**Exercise goal:** Copy out every line of the records below word for word, but leave out the pictures.

**Provided entries:**
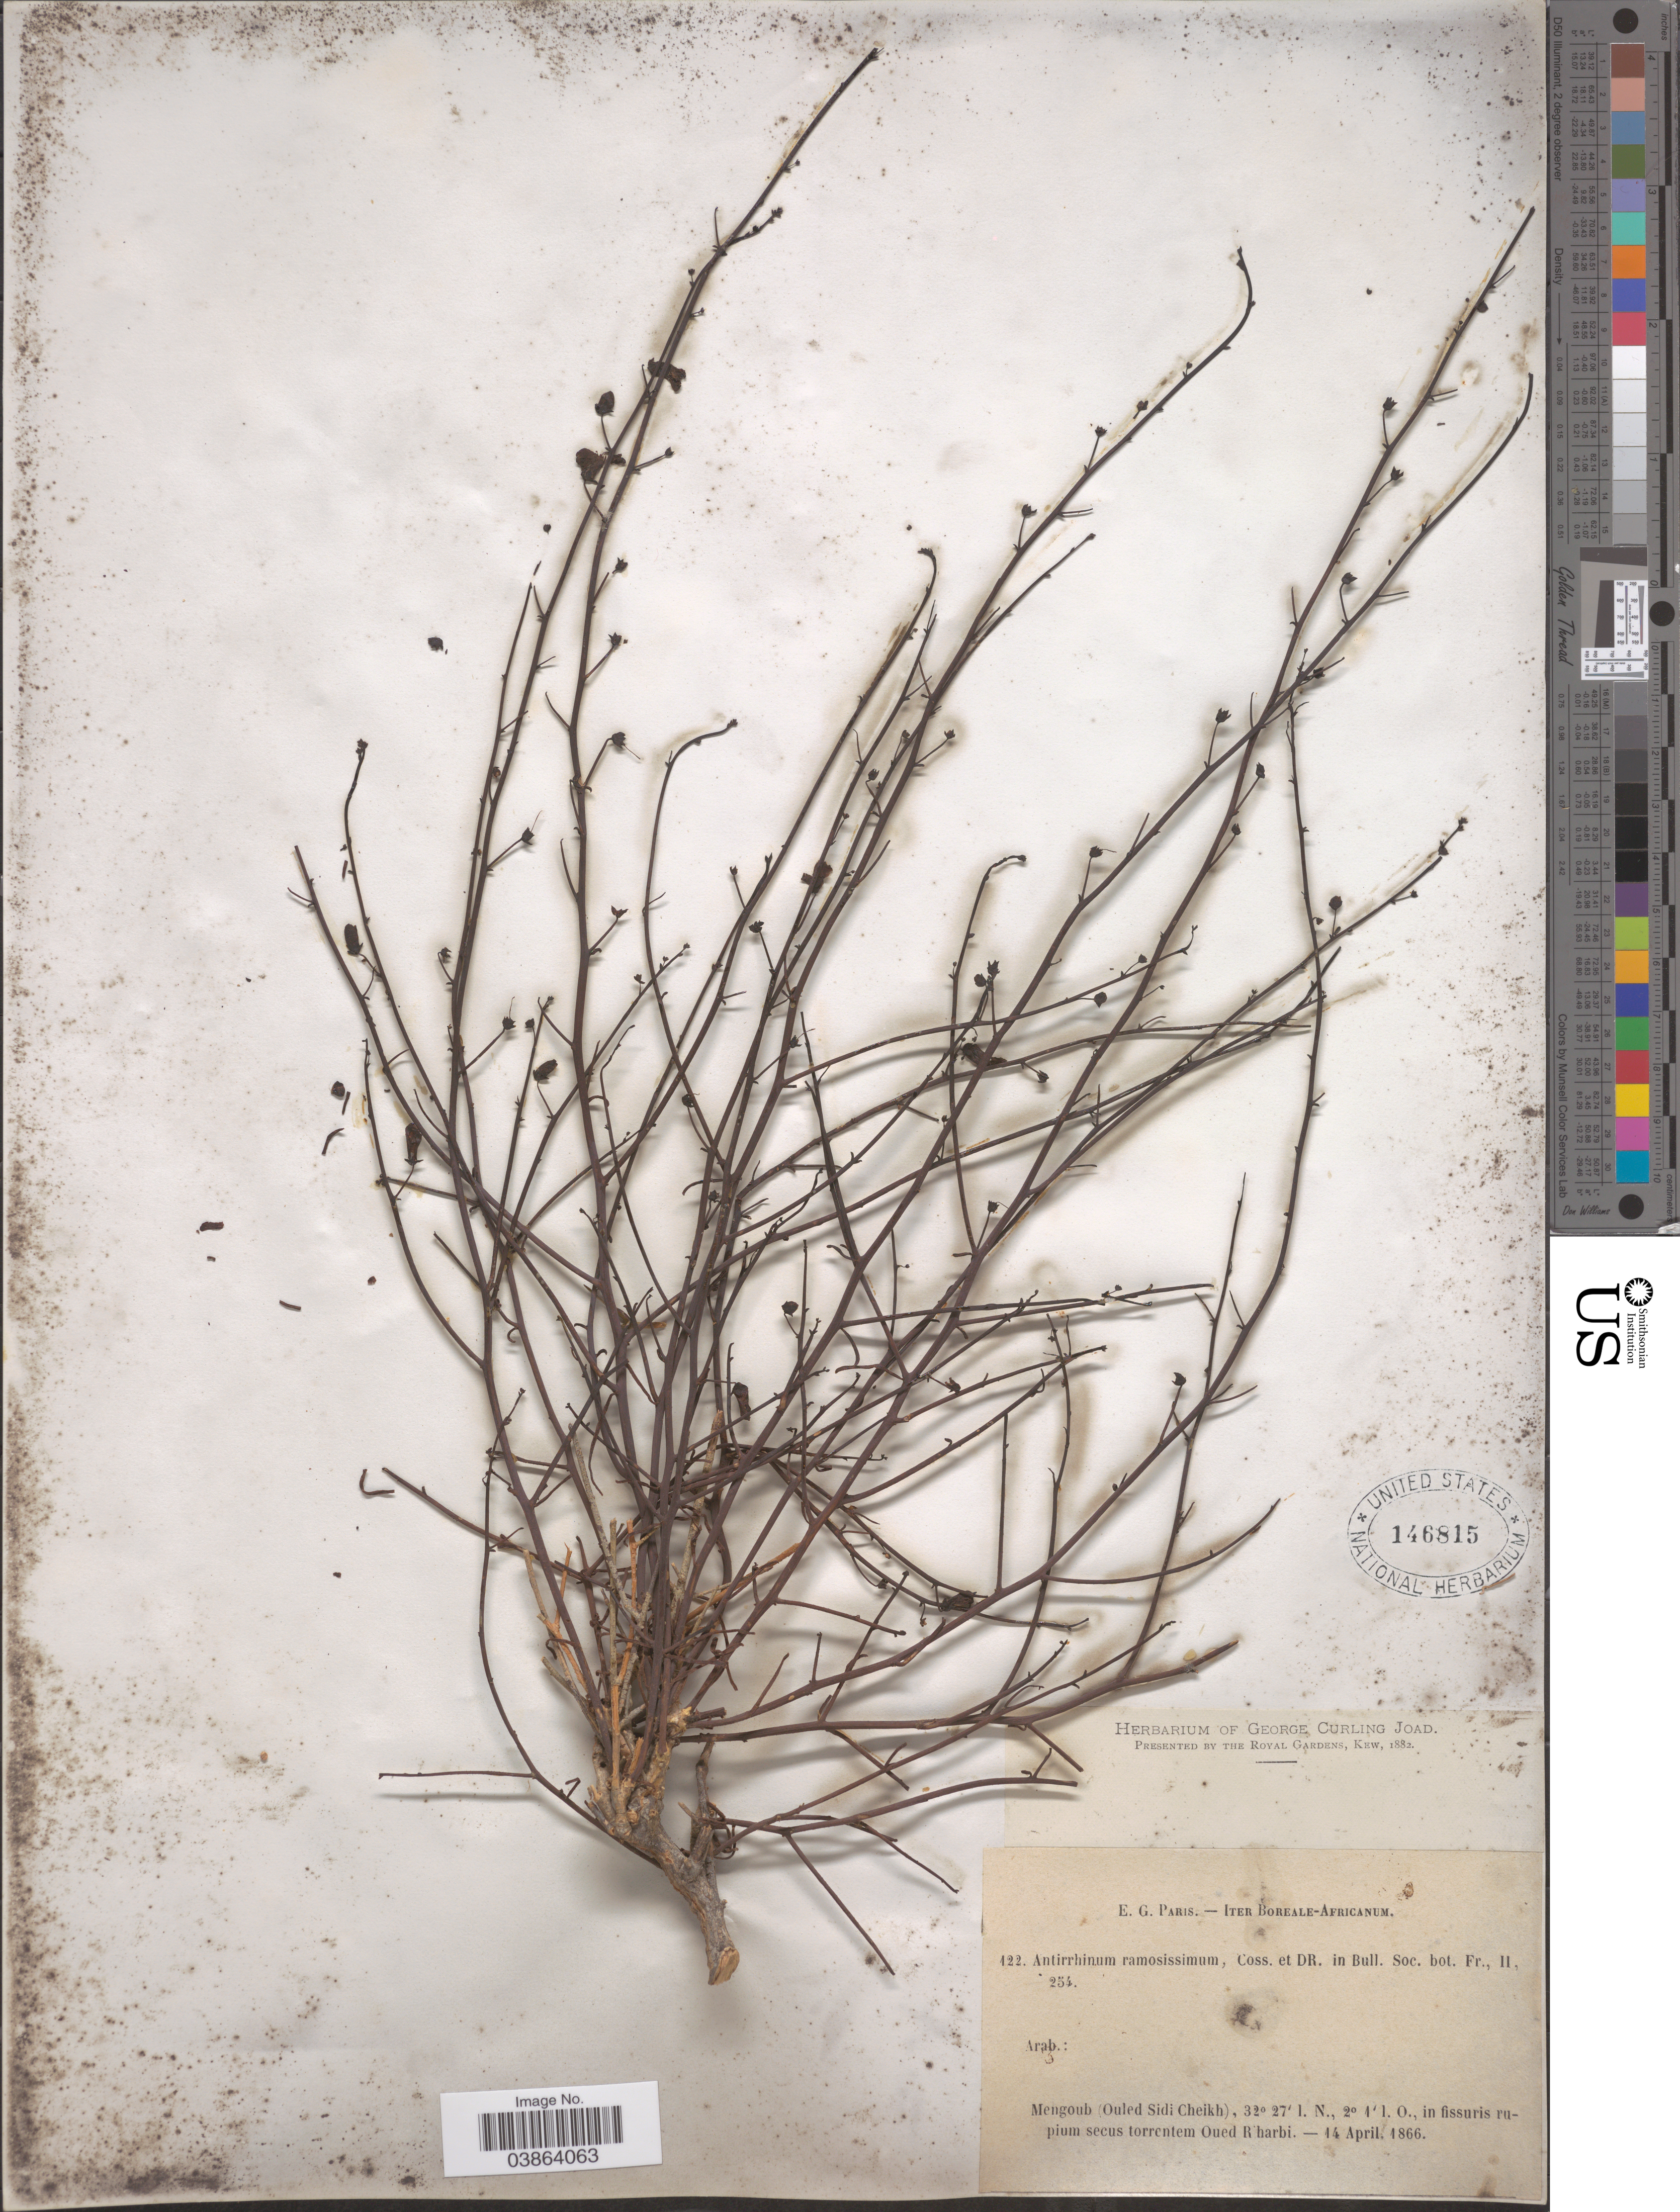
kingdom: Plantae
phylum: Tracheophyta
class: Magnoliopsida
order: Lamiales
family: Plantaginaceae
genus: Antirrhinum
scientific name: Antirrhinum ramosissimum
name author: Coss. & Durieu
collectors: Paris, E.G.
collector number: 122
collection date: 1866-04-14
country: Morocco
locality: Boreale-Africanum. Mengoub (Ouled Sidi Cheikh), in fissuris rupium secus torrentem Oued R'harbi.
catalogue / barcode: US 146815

**Result:**
kingdom: Plantae
phylum: Tracheophyta
class: Magnoliopsida
order: Lamiales
family: Plantaginaceae
genus: Antirrhinum
scientific name: Antirrhinum ramosissimum
name author: Coss. & Durieu
collectors: Paris, E.G.
collector number: 122
collection date: 1866-04-14
country: Morocco
locality: Boreale-Africanum. Mengoub (Ouled Sidi Cheikh), in fissuris rupium secus torrentem Oued R'harbi.
catalogue / barcode: US 146815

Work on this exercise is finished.